Model Selection (Order of Precedence):

  1. Value of the GENKIT_DEFAULT_MODEL environment variable (if set).
  2. Hardcoded fallback model in the application (currently googleai/gemini-2.0-flash).

2. Deploy the Proxy Service

Deploy this Next.js application to your preferred hosting provider (e.g., Firebase App Hosting, Vercel, Netlify, Google Cloud Run). Ensure all the environment variables mentioned above are correctly configured in your hosting provider's settings dashboard. The apphosting.yaml file is preconfigured for Firebase App Hosting.

3. Client Application Integration

In your client application (e.g., Flutter, web app, mobile app):

  • Make POST requests to the API endpoint of your deployed proxy:
    /api/gemini-proxy
  • Include the Authorization header with your PROXY_API_KEY:
    Header('Authorization', 'Bearer YOUR_PROXY_API_KEY_HERE')
  • Send a JSON request body containing the prompt:
    {
      "prompt": "Your query for Gemini AI..."
    }
  • Handle the JSON response, which will be in the format:
    {
      "result": "Response from Gemini AI..."
    }

Example: Testing with cURL

You can test the proxy endpoint using curl from your terminal. Make sure to replace YOUR_PROXY_API_KEY_HERE with your actual proxy API key. The URL in the example below uses the current page's origin; replace it if you are testing a different deployment.
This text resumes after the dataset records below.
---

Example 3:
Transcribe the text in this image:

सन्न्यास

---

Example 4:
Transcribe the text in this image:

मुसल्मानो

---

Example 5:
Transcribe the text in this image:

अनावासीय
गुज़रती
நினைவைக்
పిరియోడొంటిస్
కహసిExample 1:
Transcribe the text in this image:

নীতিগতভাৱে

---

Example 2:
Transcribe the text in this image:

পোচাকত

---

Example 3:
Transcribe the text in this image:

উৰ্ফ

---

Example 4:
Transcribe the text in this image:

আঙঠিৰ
curl -X POST "/api/gemini-proxy" \
  -H "Authorization: Bearer YOUR_PROXY_API_KEY_HERE" \
  -H "Content-Type: application/json" \
  -d '{
    "prompt": "Explain quantum computing in simple terms."
  }'

4. Rate Limiting & Abuse Detection

The proxy includes a basic built-in rate limiter to protect against simple abuse:

  • Mechanism: It's IP-based and operates in-memory for each server instance.
  • Default Limits: By default, it allows 20 requests per IP address per 1 minute window.
  • Customization: These default values (MAX_REQUESTS_PER_WINDOW and RATE_LIMIT_WINDOW_MS) are currently hardcoded in src/app/api/gemini-proxy/route.ts. For different limits, you would need to modify this file. For distributed environments, consider using a shared store like Redis for rate limiting.
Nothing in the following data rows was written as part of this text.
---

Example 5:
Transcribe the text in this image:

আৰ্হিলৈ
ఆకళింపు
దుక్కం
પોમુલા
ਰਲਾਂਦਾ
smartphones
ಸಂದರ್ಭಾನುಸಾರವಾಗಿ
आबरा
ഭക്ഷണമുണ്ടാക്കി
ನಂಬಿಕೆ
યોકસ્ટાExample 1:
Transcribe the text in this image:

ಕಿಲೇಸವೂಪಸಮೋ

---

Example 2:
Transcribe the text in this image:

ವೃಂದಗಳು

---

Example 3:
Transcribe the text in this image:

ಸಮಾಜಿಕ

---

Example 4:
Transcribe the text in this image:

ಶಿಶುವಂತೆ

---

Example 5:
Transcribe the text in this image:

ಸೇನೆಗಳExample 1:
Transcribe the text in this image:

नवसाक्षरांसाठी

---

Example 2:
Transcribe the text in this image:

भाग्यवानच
For more robust abuse detection, consider integrating services like Firebase App Check:

  • Firebase App Check: Helps protect your backend resources from abuse, such as billing fraud or phishing. A placeholder comment for integrating App Check can be found in src/app/api/gemini-proxy/route.ts.
  • Implementation: You would typically set up App Check in your Firebase project and then verify the App Check token in your proxy's API route. See the Firebase App Check documentation for details.